Nvidia DGX-2 announces as the world's largest GPU

walden, system, systems, walden systems, accordion, backup, back up,back, up, ransom, ware, ransomware, data, recovery, critical, protection, remote, virtual, cloud, computing, desktop, ciel, cielview, view, vm, machine, vdi, infrastructure, server, paas, saas, platform, service, software, serverless, thin, client, workspace, private, public, iaas, cloud, terminal, ssh, developer, java, objective, c, c++, c#, plus, sharp, php, Excel, sql, windows, os, operating, system, o.s., powershell, power, shell, javascript, js, python, py, networks, faq, perl, pl, programming, script, scripting, program, programer, code, coding, example, devel, stored, procedure, sp, macro, switch, hub, router, ios, net, .net, interpreter socket, nas, network storage, virus, security



     NVIDIA announced the NVIDIA DGX-2 supercomputer consisting of 16 Volta GPUs stacked together using NVSwitch. The system power consumption is a fraction of what you would normally get using CPU based clusters and comes at a premium at $399,000. The use of NVSwitch make it much faster than a server rack with 16 Volta GPUs in a vanilla setup. The server has a total of 81,920 CUDA Cores with 512 GB HBM2 memory and a 14.4 TB/s aggregate bandwidth and 300 GB/s GPU to GPU. The total power consumption of the rack is 10,000 watts and weighs 350 pounds. he DGX-2 has 10X the processing power of DGX-1 unveiled in September 2017

     With the explosion of AI, the number of layers, the training rates sweeping through different fraemworks, with bigger networks, more experimentation, DGX-2 couldn't come at a better time. Developers now have the deep learning training power to tackle the largest datasets and most complex deep learning models. Combined with a fully optimized, updated suite of NVIDIA deep learning software, DGX-2 is purpose-built for data scientists pushing the limits of deep learning research and computing. DGX-2 can train FAIRSeq, a state of the art neural machine translation model, in less than two days, a 10x improvement in performance from the DGX-1 introduced in September.

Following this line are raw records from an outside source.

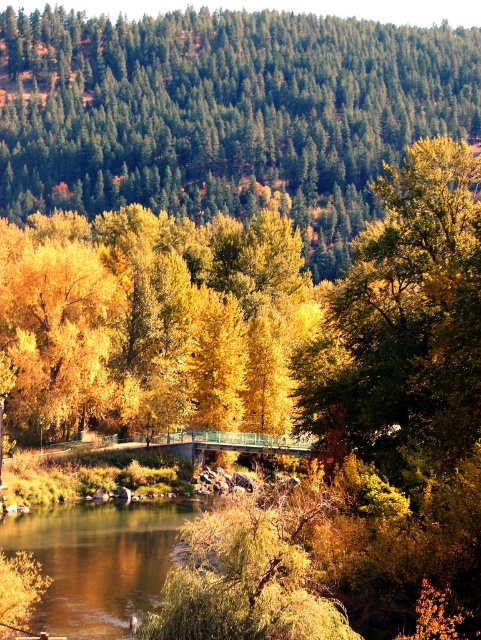
Can you confirm if yellow/golden leaves at center is shorter than brown smooth river at center?

No.

Which is behind, point (150, 314) or point (8, 547)?

Point (150, 314)

The image size is (481, 640). What do you see at coordinates (151, 321) in the screenshot? I see `yellow/golden leaves at center` at bounding box center [151, 321].

Identify the location of yellow/golden leaves at center. The image size is (481, 640). (151, 321).

Can you confirm if yellow matte tree at upper center is positioned to the left of brown smooth river at center?

No, yellow matte tree at upper center is not to the left of brown smooth river at center.

Is yellow matte tree at upper center above brown smooth river at center?

Indeed, yellow matte tree at upper center is positioned over brown smooth river at center.

Who is more forward, (33,74) or (122,570)?

Point (122,570) is more forward.

In order to click on yellow matte tree at upper center in this screenshot , I will do `click(225, 113)`.

Who is more distant from viewer, (66,44) or (152,401)?

Point (66,44)

Is point (480, 122) less distant than point (139, 316)?

No, (480, 122) is further to viewer.

Locate an element on the screen. The image size is (481, 640). yellow matte tree at upper center is located at coordinates (225, 113).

     DGX-2 is the latest addition to the NVIDIA DGX product portfolio, which consists of three systems designed to help data scientists quickly develop, test, deploy and scale new deep learning models and innovations. The DGX-2 is the top of the lineup. It joins the NVIDIA DGX-1 system, which features eight Tesla V100 GPUs, and DGX Station, the world's first personal deep learning supercomputer, with four Tesla V100 GPUs in a desktop design. These systems enable data scientists to scale their work from the complex experiments they run at their desks to the largest deep learning problems, allowing them to do their work.

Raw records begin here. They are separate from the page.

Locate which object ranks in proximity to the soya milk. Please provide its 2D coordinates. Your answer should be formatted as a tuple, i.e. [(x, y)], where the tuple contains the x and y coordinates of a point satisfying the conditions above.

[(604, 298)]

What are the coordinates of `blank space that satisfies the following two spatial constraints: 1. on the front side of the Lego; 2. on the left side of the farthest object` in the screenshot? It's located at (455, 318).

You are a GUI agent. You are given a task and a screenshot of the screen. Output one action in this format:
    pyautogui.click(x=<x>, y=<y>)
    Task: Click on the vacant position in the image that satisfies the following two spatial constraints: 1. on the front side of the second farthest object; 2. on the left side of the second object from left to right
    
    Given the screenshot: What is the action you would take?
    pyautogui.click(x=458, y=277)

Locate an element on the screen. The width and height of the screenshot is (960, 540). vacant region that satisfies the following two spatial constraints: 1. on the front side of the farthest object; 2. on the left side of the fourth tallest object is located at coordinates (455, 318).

     What makes the DGX-2 possible is the development of NVSwitch, a new interconnect architecture that allows NVIDIA to scale its AI integrations further. The physical switch is built on 12nm process technology from TSMC and has about 2 billion transistors all on its own. It offers 2.4 TB/s of bandwidth. As PCI Express became a bottleneck for multi-GPU systems that are crunching on enormous data sets typical of deep learning applications, NVIDIA worked on NVLink. First released with the Pascal GPU design and used with Volta as well, the V100 chip has support for 6 NVLink connections and a total of 300 GB/s of bandwidth for cross-GPU communication. NVSwitch builds on NVLink as an on-node design and allows for any two pairs of GPUs to communicate at full NVLink speed. This allows the next level of scaling, moving behind the number of NVLink connections on a per GPU basis and allows for a network to be built around the interface. The switch has 18 links and is capable of eight 25 Gbps bi-directional connections. Though the DGX-2 is using twelve NVSwitch chips for connecting 16 GPUs, NVIDIA states that there is no technological reason they couldn't push beyond that. There is simply a question of need and physical capability.

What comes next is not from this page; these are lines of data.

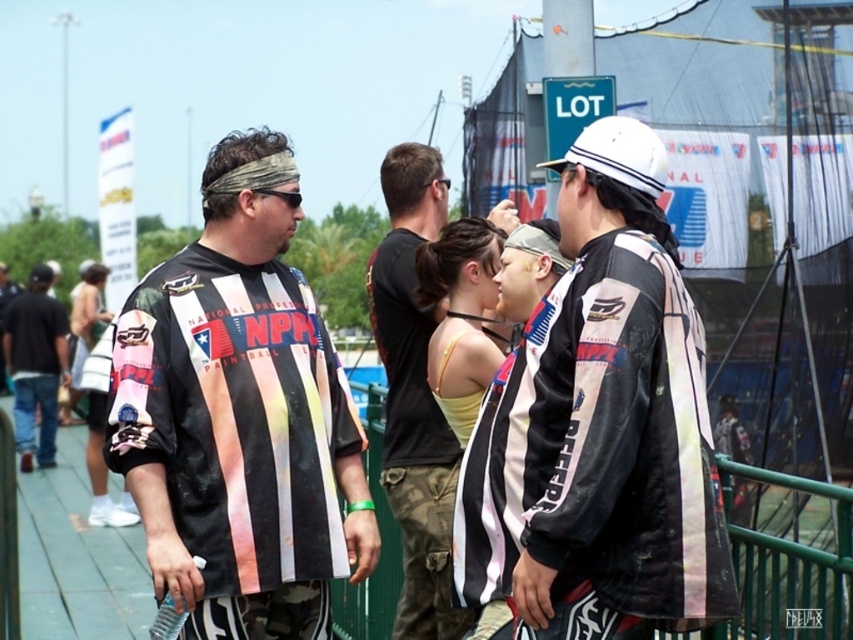
Question: Can you confirm if black cotton t-shirt at left is bigger than matte black tank top at center?

Choices:
 (A) yes
 (B) no

Answer: (B)

Question: Based on their relative distances, which object is farther from the matte black jacket at center?

Choices:
 (A) yellow fabric top at center
 (B) black leather jacket at center

Answer: (B)

Question: Does black leather jacket at center appear on the right side of printed jersey at center?

Choices:
 (A) no
 (B) yes

Answer: (B)

Question: Can you confirm if camouflage pants at center is positioned below yellow fabric top at center?

Choices:
 (A) yes
 (B) no

Answer: (A)

Question: Estimate the real-world distances between objects in this image. Which object is farther from the black leather jacket at center?

Choices:
 (A) black cotton t-shirt at left
 (B) camouflage pants at center
 (C) matte black tank top at center

Answer: (A)

Question: Which point appears closest to the camera in this image?

Choices:
 (A) (465, 288)
 (B) (393, 618)

Answer: (A)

     NVIDIA has its own need for high performance AI compute capability, and the need to simplify and compress that capability to save money on server infrastructure is substantial. NVIDIA is one of the leading developers of artificial intelligence for autonomous driving, robotics training, algorithm and container set optimization, etc. But other clients are buying in, organizations like New York University, Massachusetts General Hospital, and UC Berkeley have been using the first-generation device in flagship, leadership development roles. The expected sales targets are the small groups on the bleeding edge of AI development. A $400k AI accelerator may not have a direct effect on many of NVIDIA's customers, but it solidifies the company's position of leadership and internal drive to maintain it. With added pressure from Intel, which is pushing hard into the AI and machine learning fields with acquisitions and internal development, NVIDIA needs to continue down its path and progression.